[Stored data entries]
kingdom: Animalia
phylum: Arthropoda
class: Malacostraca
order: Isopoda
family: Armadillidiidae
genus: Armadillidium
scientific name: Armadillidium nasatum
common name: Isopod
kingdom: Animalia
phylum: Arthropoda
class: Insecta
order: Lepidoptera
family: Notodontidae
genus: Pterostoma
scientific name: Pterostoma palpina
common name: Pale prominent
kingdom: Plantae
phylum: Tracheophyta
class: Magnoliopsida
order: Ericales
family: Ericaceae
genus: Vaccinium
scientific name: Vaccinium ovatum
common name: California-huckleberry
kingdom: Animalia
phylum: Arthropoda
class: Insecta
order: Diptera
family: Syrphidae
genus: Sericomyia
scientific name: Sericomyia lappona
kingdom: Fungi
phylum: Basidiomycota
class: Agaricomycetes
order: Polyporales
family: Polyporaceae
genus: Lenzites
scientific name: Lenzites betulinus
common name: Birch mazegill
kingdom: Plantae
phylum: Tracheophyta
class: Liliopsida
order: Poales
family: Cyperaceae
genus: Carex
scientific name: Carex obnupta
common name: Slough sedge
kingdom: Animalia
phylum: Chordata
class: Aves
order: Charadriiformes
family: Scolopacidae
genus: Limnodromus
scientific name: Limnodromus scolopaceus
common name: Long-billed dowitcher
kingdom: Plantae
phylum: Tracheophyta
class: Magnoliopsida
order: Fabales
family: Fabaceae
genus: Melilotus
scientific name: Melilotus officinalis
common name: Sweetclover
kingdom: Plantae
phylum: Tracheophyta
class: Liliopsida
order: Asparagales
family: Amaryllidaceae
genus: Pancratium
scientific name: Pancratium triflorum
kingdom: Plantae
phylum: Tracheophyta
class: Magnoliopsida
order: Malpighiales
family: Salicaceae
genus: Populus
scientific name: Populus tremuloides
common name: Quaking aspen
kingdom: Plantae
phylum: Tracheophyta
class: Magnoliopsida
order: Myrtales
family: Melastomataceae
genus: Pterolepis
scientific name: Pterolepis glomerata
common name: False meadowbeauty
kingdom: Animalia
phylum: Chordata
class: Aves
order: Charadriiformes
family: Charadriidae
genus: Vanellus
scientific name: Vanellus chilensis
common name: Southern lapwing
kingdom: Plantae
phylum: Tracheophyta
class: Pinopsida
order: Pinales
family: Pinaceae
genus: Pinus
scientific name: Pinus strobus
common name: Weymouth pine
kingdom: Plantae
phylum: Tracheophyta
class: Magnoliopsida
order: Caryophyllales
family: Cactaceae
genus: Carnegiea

*What to work on:* Write out the records above, word for word, from the first line through the line with "common name: Quaking aspen".

*Task output:*
kingdom: Animalia
phylum: Arthropoda
class: Malacostraca
order: Isopoda
family: Armadillidiidae
genus: Armadillidium
scientific name: Armadillidium nasatum
common name: Isopod
kingdom: Animalia
phylum: Arthropoda
class: Insecta
order: Lepidoptera
family: Notodontidae
genus: Pterostoma
scientific name: Pterostoma palpina
common name: Pale prominent
kingdom: Plantae
phylum: Tracheophyta
class: Magnoliopsida
order: Ericales
family: Ericaceae
genus: Vaccinium
scientific name: Vaccinium ovatum
common name: California-huckleberry
kingdom: Animalia
phylum: Arthropoda
class: Insecta
order: Diptera
family: Syrphidae
genus: Sericomyia
scientific name: Sericomyia lappona
kingdom: Fungi
phylum: Basidiomycota
class: Agaricomycetes
order: Polyporales
family: Polyporaceae
genus: Lenzites
scientific name: Lenzites betulinus
common name: Birch mazegill
kingdom: Plantae
phylum: Tracheophyta
class: Liliopsida
order: Poales
family: Cyperaceae
genus: Carex
scientific name: Carex obnupta
common name: Slough sedge
kingdom: Animalia
phylum: Chordata
class: Aves
order: Charadriiformes
family: Scolopacidae
genus: Limnodromus
scientific name: Limnodromus scolopaceus
common name: Long-billed dowitcher
kingdom: Plantae
phylum: Tracheophyta
class: Magnoliopsida
order: Fabales
family: Fabaceae
genus: Melilotus
scientific name: Melilotus officinalis
common name: Sweetclover
kingdom: Plantae
phylum: Tracheophyta
class: Liliopsida
order: Asparagales
family: Amaryllidaceae
genus: Pancratium
scientific name: Pancratium triflorum
kingdom: Plantae
phylum: Tracheophyta
class: Magnoliopsida
order: Malpighiales
family: Salicaceae
genus: Populus
scientific name: Populus tremuloides
common name: Quaking aspen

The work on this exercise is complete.